Torch 1.12 introduced the wonderful feature: torch.nn.utils.stateless.functional_call(), whose syntax is as follows: out = functional_call(model, params, inp)
Namely, it allows to evaluate the NN with any parameters. However, how can I calculate the gradient with respect to the evaluated parameters of the output? It seems that it doesn’t save anything to allow backward propagation. Is there a way to enable this? or is this not possible with functional_call and I need to go back to the traditional way of just creating a model per set of parameters I want to evaluate?
To be a little more precise, let me add some code:
params = [params1, params2, params3]
inputs = [inp1, inp2, inp3]
grads = []
for param, inp in zip(params, inputs):
out = torch.nn.utils.stateless.functional_call(model, param, inp)

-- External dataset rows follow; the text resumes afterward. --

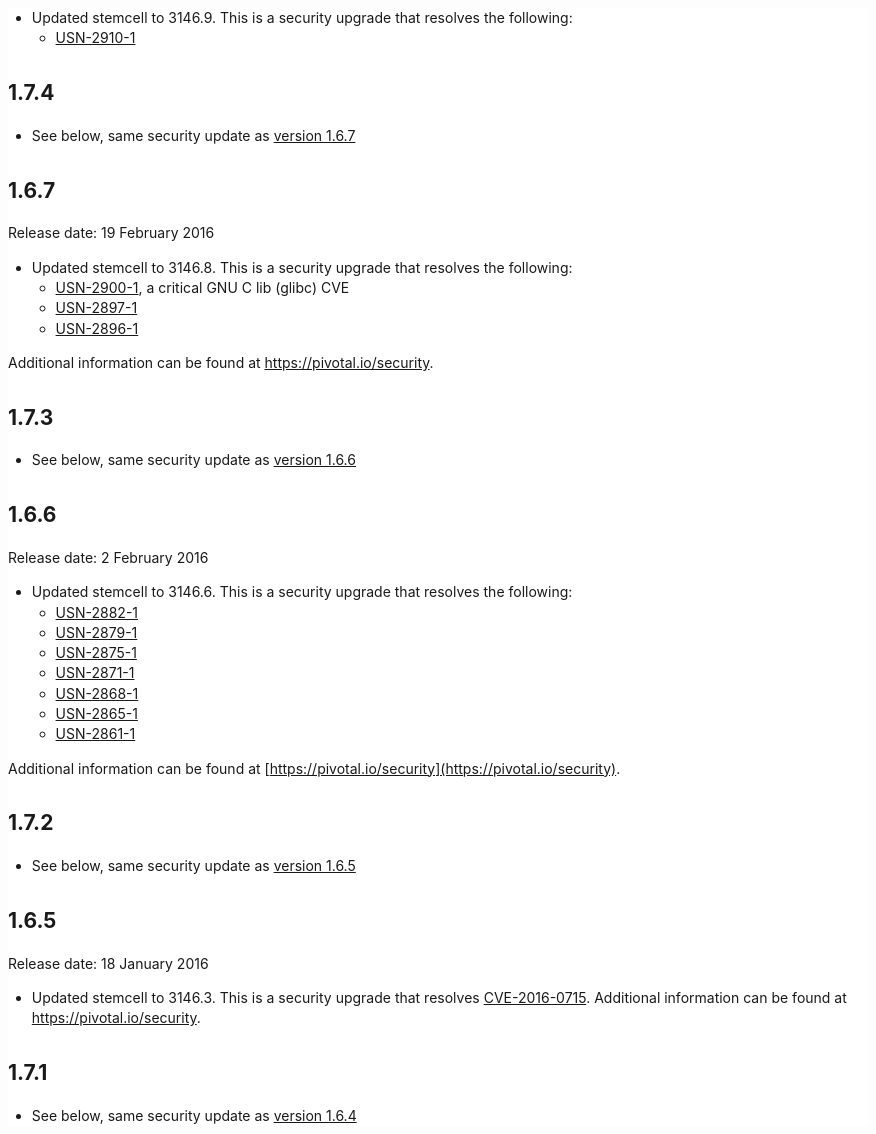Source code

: - Updated stemcell to 3146.9. This is a security upgrade that resolves the following:
  - [USN-2910-1](http://www.ubuntu.com/usn/usn-2910-1/)

## <a id="1-7-4"></a>1.7.4

- See below, same security update as [version 1.6.7](#1-6-7)

## <a id="1-6-7"></a>1.6.7

Release date: 19 February 2016

- Updated stemcell to 3146.8. This is a security upgrade that resolves the following:
  - [USN-2900-1](http://www.ubuntu.com/usn/usn-2900-1), a critical GNU C lib (glibc) CVE
  - [USN-2897-1](http://www.ubuntu.com/usn/usn-2897-1)
  - [USN-2896-1](http://www.ubuntu.com/usn/usn-2896-1)

Additional information can be found at https://pivotal.io/security.

## <a id="1-7-3"></a>1.7.3

- See below, same security update as [version 1.6.6](#1-6-6)

## <a id="1-6-6"></a>1.6.6

Release date: 2 February 2016

- Updated stemcell to 3146.6. This is a security upgrade that resolves the following:
  - [USN-2882-1](http://www.ubuntu.com/usn/usn-2882-1)
  - [USN-2879-1](http://www.ubuntu.com/usn/usn-2879-1)
  - [USN-2875-1](http://www.ubuntu.com/usn/usn-2875-1)
  - [USN-2871-1](http://www.ubuntu.com/usn/usn-2871-1)
  - [USN-2868-1](http://www.ubuntu.com/usn/usn-2868-1)
  - [USN-2865-1](http://www.ubuntu.com/usn/usn-2865-1)
  - [USN-2861-1](http://www.ubuntu.com/usn/usn-2861-1)

Additional information can be found at [https://pivotal.io/security](https://pivotal.io/security).

## <a id="1-7-2"></a>1.7.2

- See below, same security update as [version 1.6.5](#1-6-5)

## <a id="1-6-5"></a>1.6.5

Release date: 18 January 2016

- Updated stemcell to 3146.3. This is a security upgrade that resolves [CVE-2016-0715](https://pivotal.io/security/cve-2016-0715). Additional information can be found at https://pivotal.io/security.

## <a id="1-7-1"></a>1.7.1

- See below, same security update as [version 1.6.4](#1-6-4)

grad = autograd.grad(out, param)
grads.append(grad)
Clearly, that won’t work, but I hope that illustrates what I am trying to do.
Yes, that works. I found the problem with my code is that I was doing the following:
model = nn.Linear(10, 10)
param = dict(model.state_dict())
inp = torch.rand(1, 10)
out = torch.nn.utils.stateless.functional_call(model, param, inp)
Then when I try to evaluate the grad I get the error: RuntimeError: element 0 of tensors does not require grad
With that solved, I have another question. Let’s say the model has a bias, then it looks like this:
model = nn.Linear(10, 10)
param = {"weight": nn.Parameter(torch.ones(10, 10)),
"bias": nn.Parameter(torch.ones(10))}
inp = torch.randn(1, 10)
out = torch.nn.utils.stateless.functional_call(model, param, inp)
grad = torch.autograd.grad(out.mean(), param['weight'])
print(grad)
grad will only compute the gradient with respect to the weights and not the bias. What argument should I pass, instead of param['weight'], to compute the gradient with respect to all parameters? I tried param.items(), but that didn’t work.